Introduction to pituitary disorders

The hormones secreted by the anterior pituitary gland are:

  • adrenocorticotrophic hormone (ACTH)
  • thyroid stimulating hormone (TSH)
  • growth hormone
  • prolactin
  • follicle stimulating hormone
  • luteinising hormone.

The hormones secreted by the posterior pituitary gland are:

  • arginine vasopressin (also known as antidiuretic hormone)
  • oxytocin.

Pituitary disorders are most commonly caused by sellar or parasellar masses, the majority of which are pituitary adenomas. Refer patients with a sellar or parasellar mass to an endocrinologist for a differential diagnosis, and assessment of pituitary function.

Other causes of pituitary disorders include surgery, radiation, infection, trauma, congenital defects and certain drugs. A disorder of the hypothalamus can cause a secondary pituitary disorder. In children, craniofacial dysmorphic features and eye anomalies (especially midline clefts and optic nerve hypoplasia) suggest problems with hypothalamic–pituitary development.

The signs and symptoms of a pituitary disorder can be related to an excess or insufficient secretion of pituitary hormones, as well as pressure effects of a mass (eg headache, visual disturbances). The onset can be acute or insidious.

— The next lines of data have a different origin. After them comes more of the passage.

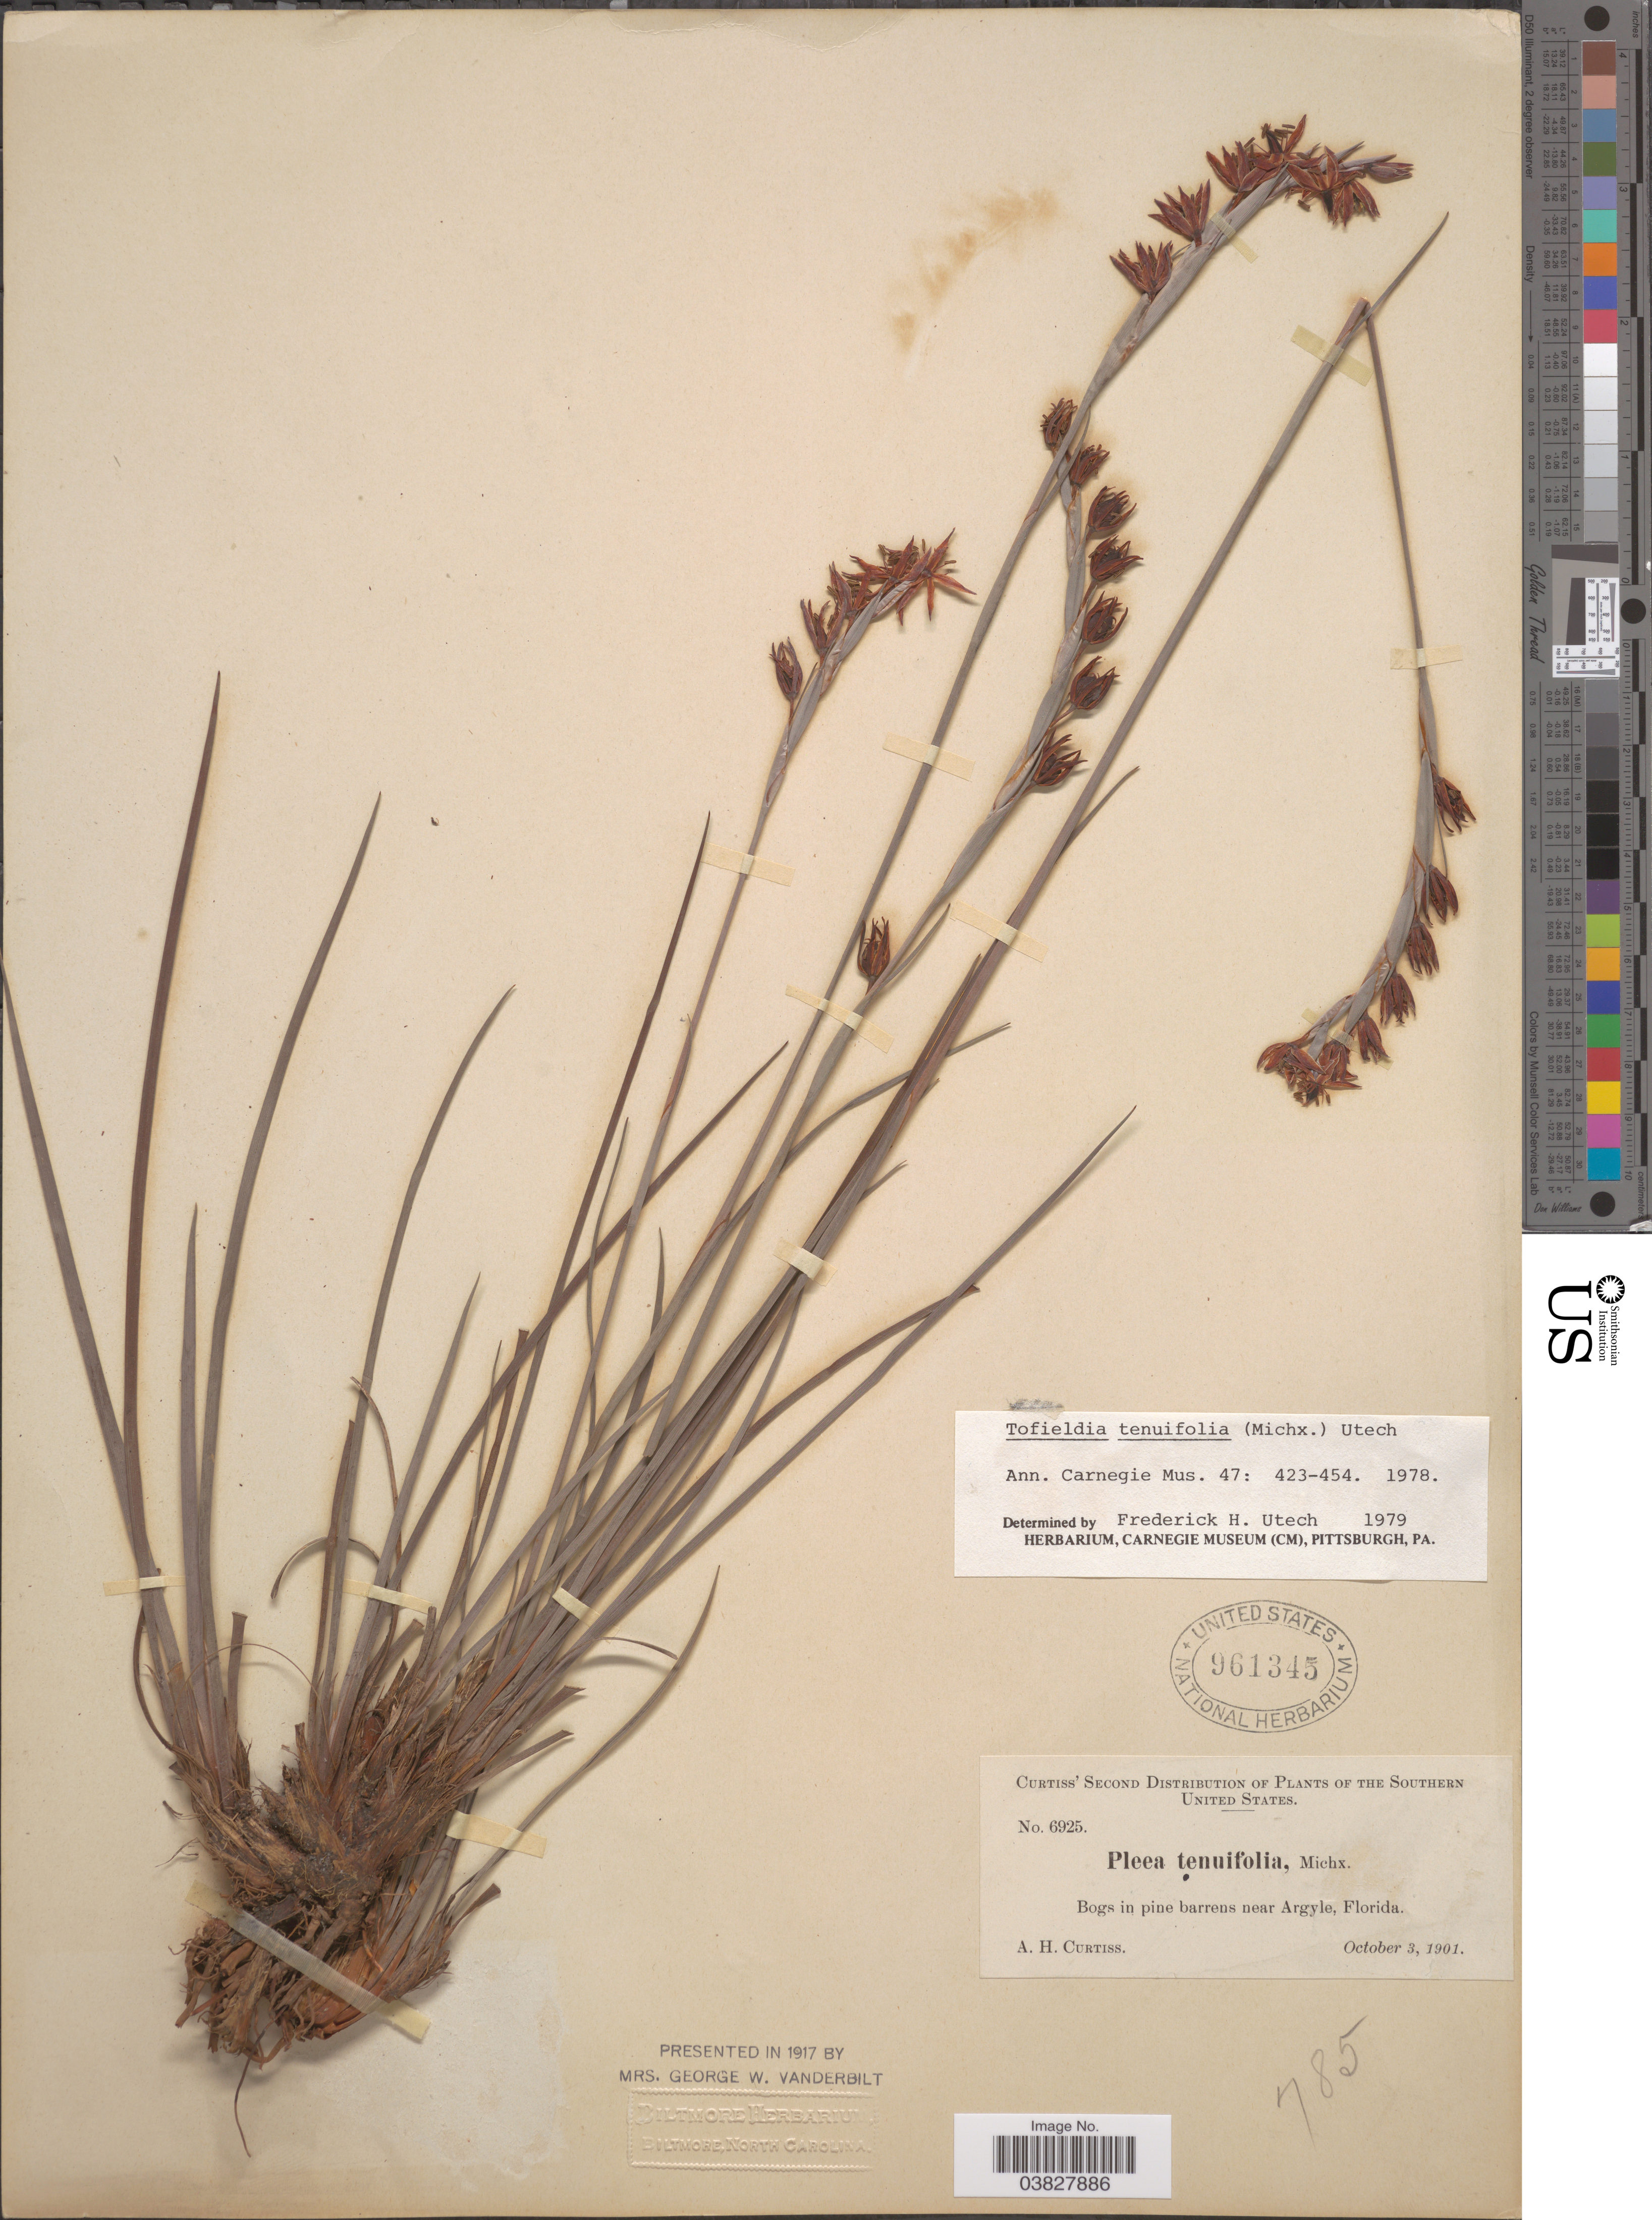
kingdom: Plantae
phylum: Tracheophyta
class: Liliopsida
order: Alismatales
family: Tofieldiaceae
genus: Pleea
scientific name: Pleea tenuifolia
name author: Michx.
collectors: A. H. Curtiss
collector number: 6925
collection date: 1901-10-03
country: United States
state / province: Florida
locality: The Southern United States. Bogs in pine barrens near Argyle.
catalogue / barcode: US 961345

The resilience of the individual pituitary cell types to the various causes of pituitary disorders varies. In hypopituitarism related to pituitary compression, the order of diminished pituitary hormone reserve is usually growth hormone, follicle stimulating hormone, luteinising hormone, thyroid stimulating hormone then adrenocorticotrophic hormone. Prolactin deficiency is rare, except in patients with complete pituitary disruption or genetic syndromes. Prolactin secretion is under tonic inhibitory control, so any disruption typically causes hyperprolactinaemia.

Management of pituitary disorders depends on the aetiology and severity of the disorder, and should usually be determined by a specialist.

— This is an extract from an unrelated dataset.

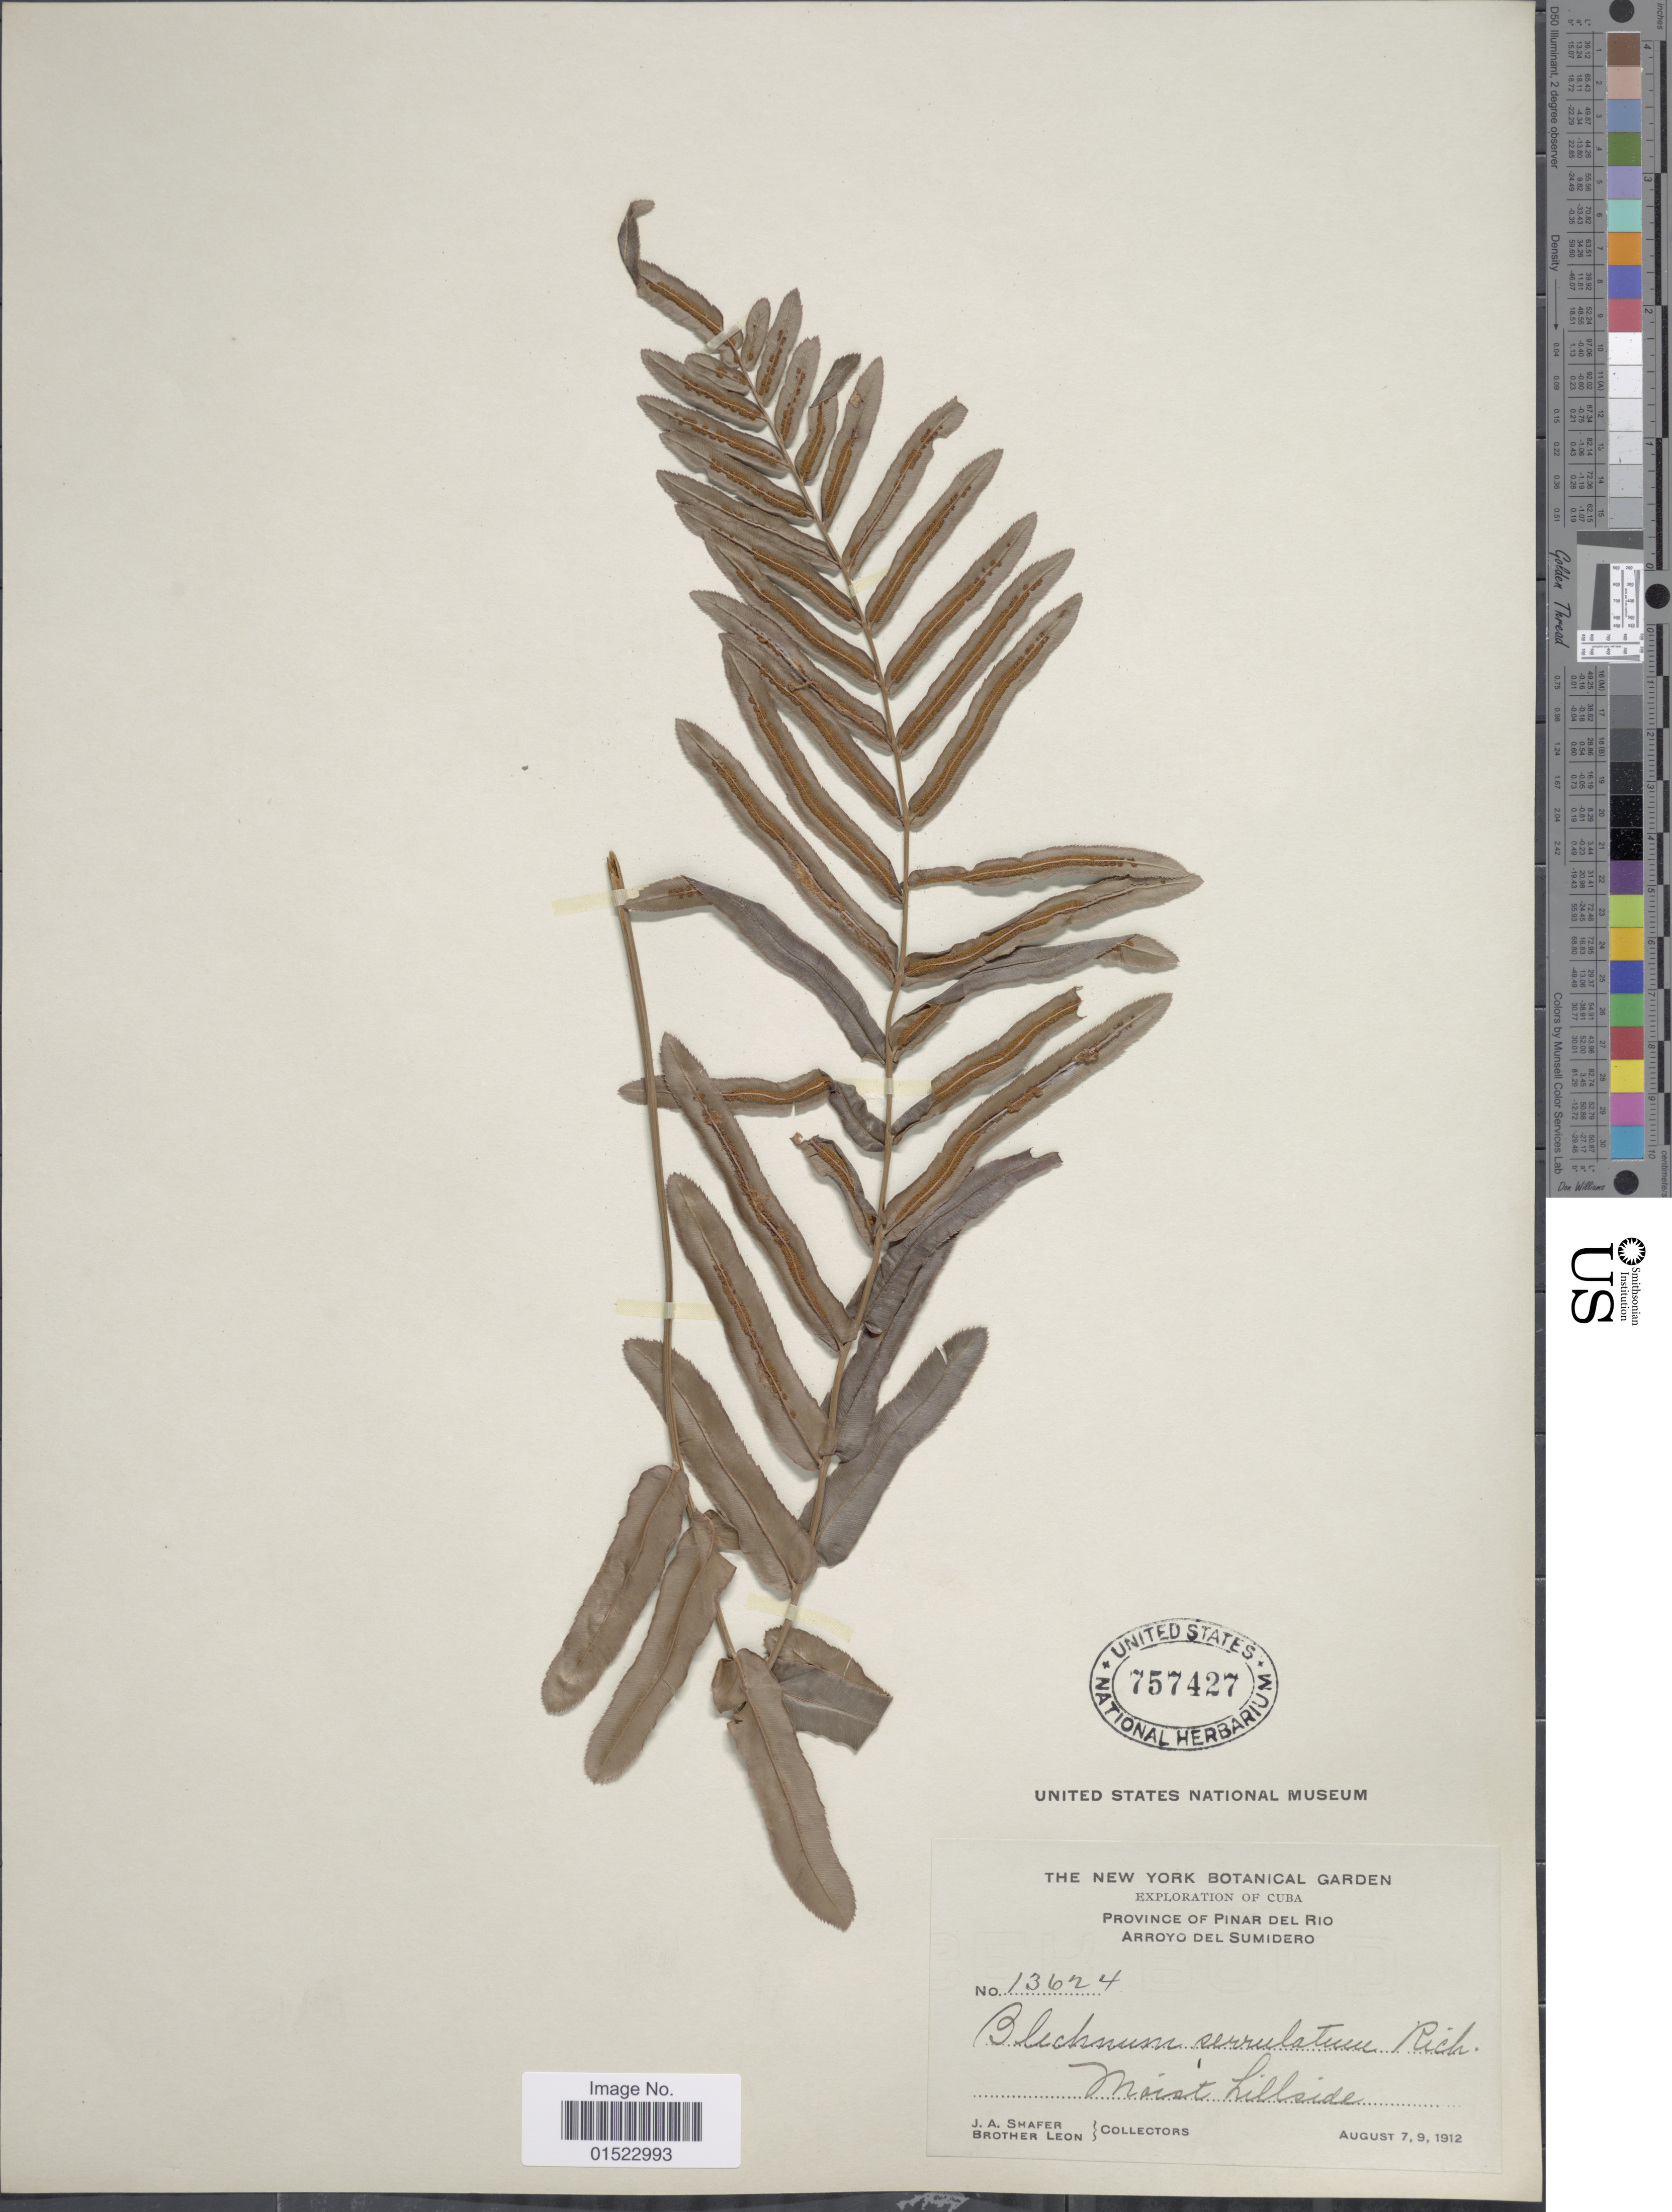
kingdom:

For a pituitary mass causing altered hormone secretion or pressure effects, transsphenoidal surgery is usually indicated; craniotomy is rarely indicated. Nonfunctioning adenomas can often be observed without intervention if they are not a threat to vision and if pituitary function is normal. Some disorders, such as prolactinoma, are typically managed with drug therapy.

For a pituitary disorder causing hormone deficiency, replacement therapy can be required short term (eg before surgical correction), or indefinitely. Some deficiencies do not require immediate intervention, but prompt replacement therapy is required for:

  • cortisol deficiency (caused by adrenocorticotrophic hormone deficiency)
  • thyroid hormone deficiency (caused by thyroid stimulating hormone deficiency)
  • diabetes insipidus (caused by arginine vasopressin deficiency).